Alumínio em bolhas de fricção: A aplicação tópica de 20% de ACH aplicada três vezes em três dias diferentes demonstrou reduzir as bolhas de fricção em pessoas envolvidas em caminhadas. O mecanismo proposto foi a redução da transpiração pelo composto, que diminui o atrito entre a pele e a superfície de contato, reduzindo assim a incidência de bolhas de fricção.

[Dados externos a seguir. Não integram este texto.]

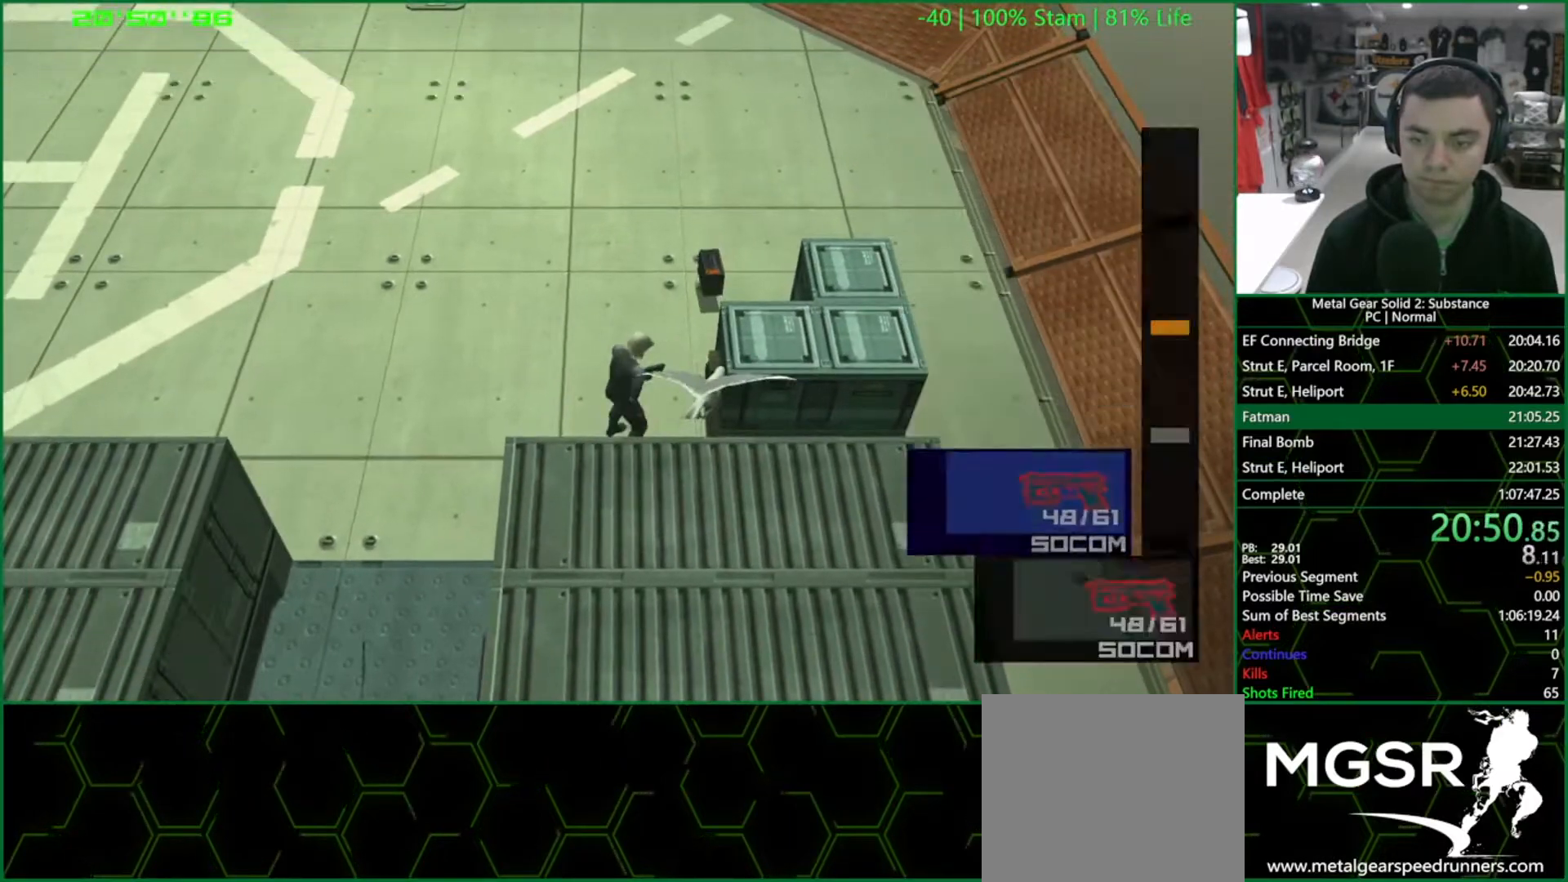
{"buttons": ["SQUARE"], "left_stick": "down", "right_stick": "center", "events": [[17, "SQUARE", "down"], [217, "left_stick", "down"]]}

Alumínio como um alérgeno: A prevalência de alergia de contato ao metal foi de 5,6% e 0,4% em crianças e adultos, respectivamente. A dermatite de contato alérgica pode se apresentar como dermatite eczematosa.

Condições granulomatosas:

> Granuloma por alumínio: Os sais de alumínio são usados em várias vacinas como adjuvantes para aumentar uma resposta imune específica e duradoura aos antígenos. Estima-se que cerca de 1% de todas as crianças vacinadas desenvolvem granuloma vacinal, que aparece entre 2 semanas e 13 meses após a injeção e persiste por uma média de 4,6 anos. Clinicamente, pode apresentar-se como nódulos subcutâneos eritematosos assintomáticos ou pruriginosos. Hipertricose e hiperpigmentação associadas podem ser observadas. Os fatores que exacerbam o granuloma vacinal em crianças incluem infeções, consumo de alimentos enlatados e o uso de protetores solares contendo alumínio.

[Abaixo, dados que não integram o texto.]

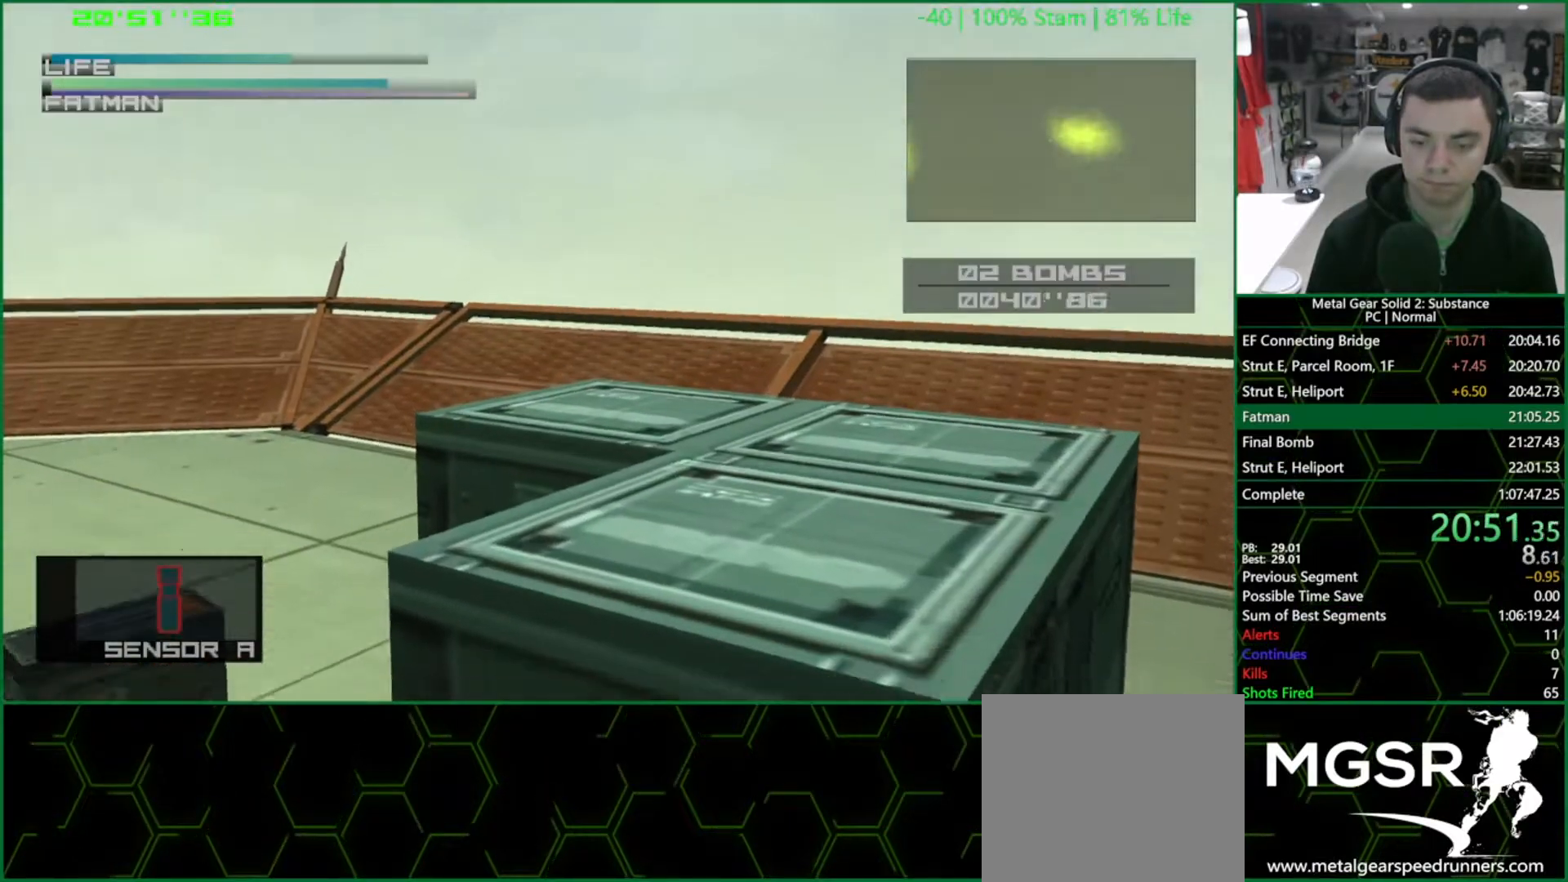
{"buttons": ["SQUARE"], "left_stick": "left", "right_stick": "center", "events": [[217, "left_stick", "center"], [333, "left_stick", "left"]]}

> Granuloma por tatuagem: Reações granulomatosas localizadas induzidas por alumínio devido à hipersensibilidade tardia foram observadas em tatuagens, propostas como sendo devido à hipersensibilidade do tipo tardio. Essas reações ocorrem em 26,3% dos pacientes. Ocorreram eventos adversos semelhantes após a blefaropigmentação com silicato de alumínio.

Podoconiose: O alumínio do solo que penetra na pele é absorvido pelos macrófagos, resultando em inflamação e fibrose do lúmen do vaso, bloqueando assim a drenagem linfática e resultando em podoconiose.

Câncer: O uso de antitranspirantes contendo alumínio foi associado a cistos e tumores malignos da mama. O metal, ao produzir alterações no DNA, efeitos epigenéticos e interferir na função dos receptores de estrogênio, pode predispor a tumores da mama no quadrante superior externo.

Ademais, o alumínio também pode ser utilizado no diagnóstico. Por exemplo, a câmara de Finn é o sistema de câmara mais utilizado em testes de contato. Sais de alumínio, incluindo ACH, hidróxido de alumínio, sulfato de alumínio, lactato de alumínio, acetato de alumínio e acetotartarato de alumínio, têm sido usados para testes de contato em vez de alumínio elementar. Além disso, o AlCl3 é usado como um agente de contraste na microscopia confocal de reflectância (RCM).

Em conclusão, o papel do alumínio e seus sais ganhou importância nos últimos anos em diversas áreas da medicina. Entretanto, o surgimento do metal como alérgeno e seu uso em produtos cosméticos exigem atenção especial tanto de produtores quanto de consumidores.